不同因素影响下Fe(Ⅲ)水解中和法制备FeOOH矿相的光谱分析

羟基氧化铁(FeOOH)作为重金属等污染物的吸附材料倍受关注，但不同因素作用下形成的FeOOH产物矿相、结构性质的差异及其对环境功能的影响，却少有报道。采用X射线衍射仪，红外光谱仪，扫描电子显微镜和激光粒度分析仪，系统考察了Fe(Ⅲ)溶液水解中和形成FeOOH时，不同作用因素如铁盐种类、pH和温度等对产物矿相的影响。结果表明，pH 8条件下，Fe(Ⅲ)溶液水解产物均为二线水铁矿(Fe₅HO₈·4H₂O);随着pH升高，Fe₅HO₈·4H₂O会向α-FeOOH相转化。Cl-和NO-₃离子的存在分别有利于β-FeOOH和α-FeOOH的形成;SO2-₄会阻碍Fe₅HO₈·4H₂O向α-FeOOH相转化;Fe2+存在时，会促进Fe₅HO₈·4H₂O向α-FeOOH相转化。加热陈化，可促进Fe₅HO₈·4H₂O转化为α-FeOOH，且利于良好结晶α-FeOOH的形成。但pH≤5，富含Cl-的Fe(Ⅲ)溶液加热水解利于β-FeOOH的生成。不同因素影响下形成的FeOOH，在矿相、表面基团、颗粒形貌和粒径大小上存在一定的差异。

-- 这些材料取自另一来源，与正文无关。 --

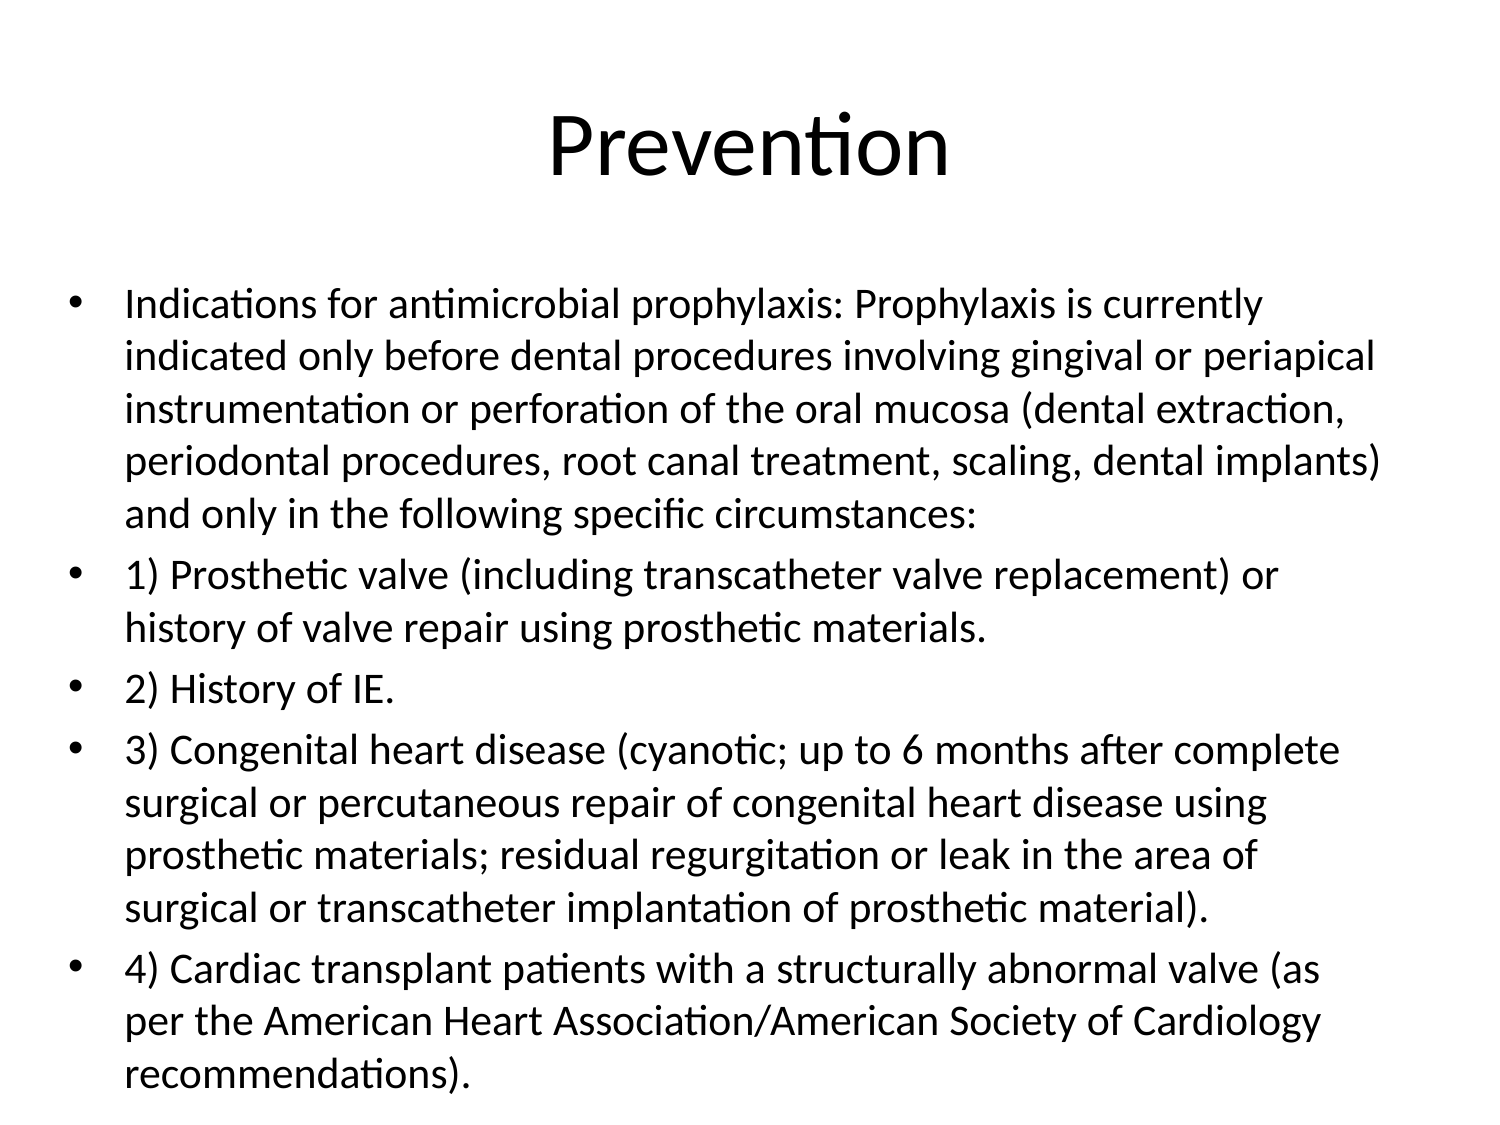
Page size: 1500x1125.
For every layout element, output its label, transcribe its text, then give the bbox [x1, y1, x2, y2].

title Prevention [75, 45, 1425, 233]
list Indications for antimicrobial prophylaxis: Prophylaxis is currently indicated only before dental procedures involving gingival or periapical instrumentation or perforation of the oral mucosa (dental extraction, periodontal procedures, root canal treatment, scaling, dental implants) and only in the following specific circumstances: 1) Prosthetic valve (including transcatheter valve replacement) or history of valve repair using prosthetic materials. 2) History of IE. 3) Congenital heart disease (cyanotic; up to 6 months after complete surgical or percutaneous repair of congenital heart disease using prosthetic materials; residual regurgitation or leak in the area of surgical or transcatheter implantation of prosthetic material). 4) Cardiac transplant patients with a structurally abnormal valve (as per the American Heart Association/American Society of Cardiology recommendations). [53, 267, 1404, 1010]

Spectral Analysis of FeOOH Prepared Through Hydrolysis and Neutralization of Ferric Solutions under Different Conditions

In the present work, the iron oxyhydroxides were prepared by hydrolysis and neutralization of ferric ion from FeCl3, Fe(NO3)3 and Fe2(SO4)3 salts, under the conditions of various pH values and aging for about 6 days at 60 ℃. These iron minerals were identified and characterized using X-ray diffraction (XRD), infrared spectroscopy (IR) and scanning electron microscopy (SEM). In addition, particle size distributions of FeOOH suspension were also determined by LS-230 model laser grainsize analyzer. Results showed that ferrihydrite formed in the ferric solutions containing Cl-, NO-3 and SO2-4 at pH values of 8 and 10. It was testified that the presence of Cl- was favorable for the formation of akaganéite. Meanwhile, the poor crystalline goethite phase was observed to be formed in FeCl3 or Fe(NO3)3 solution, but not be formed in Fe2(SO4)3 solution at pH 12. It indicated that the presence of SO2-4 obviously inhibited the formation of goethite. However, the goethite phase formed in Fe2(SO4)3 solution with addition of ferrous ion, indicating that ferrous ion could promote the formation of goethite in SO2-4-rich solution. In addition, it was usually easy for the crystalline goethite to be transformed from the above generated ferrihydrite precipitates by aging at 60 ℃. Furthermore, the phase of akaganéite also was obtained in the Cl--rich acid (pH≤5) solution by aging at 60 ℃. In conclusion, the prepared FeOOH samples show some differences in their properties such as the phase, surface properties, morphology structures and particle size.